Si la grande chapelle fascine par sa richesse, les calvaires et fontaines incarnent, eux, la trame quotidienne du village d’autrefois : le fil ténu où s’entrelacent foi populaire et pratiques d’entraide, spiritualité et vie ordinaire. Il ne s’agit pas seulement de regarder ces éléments comme de simples “vieilles pierres” : les redécouvrir, c’est renouer avec une mémoire partagée et comprendre le rapport si particulier qu’entretient Kernascléden avec son environnement.

Quiconque prend le temps de flâner hors des sentiers battus pourra, aujourd’hui encore, percevoir ce lien vivant entre les générations. Avec moins de 800 habitants, Kernascléden rappelle que, même à l’écart des grands axes, la Bretagne intérieure conserve un patrimoine civil discret mais essentiel. Il appartient à tous de le faire vivre.

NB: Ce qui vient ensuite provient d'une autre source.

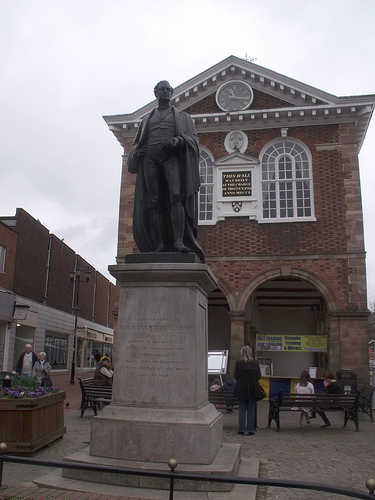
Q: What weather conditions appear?
A: It is overcast.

  • À retenir : calvaires et fontaines, dispersés dans le bourg et les hameaux, composent un réseau patrimonial singulier, reflet de l’histoire locale et de l’évolution des pratiques rurales.
  • À découvrir lors d'une promenade : chaque croix, chaque fontaine possède une histoire propre, qui se laisse approcher à qui sait tendre l’oreille aux récits des habitants ou consulter les archives disponibles.

Sources principales : Base Mérimée (ministère de la Culture) ; archives mairie de Kernascléden ; bulletin de la Société polymathique du Morbihan ; études scientifiques DRAC Bretagne ; Association patrimoine du Pays de Plouay ; Inventaire général du patrimoine culturel de Bretagne.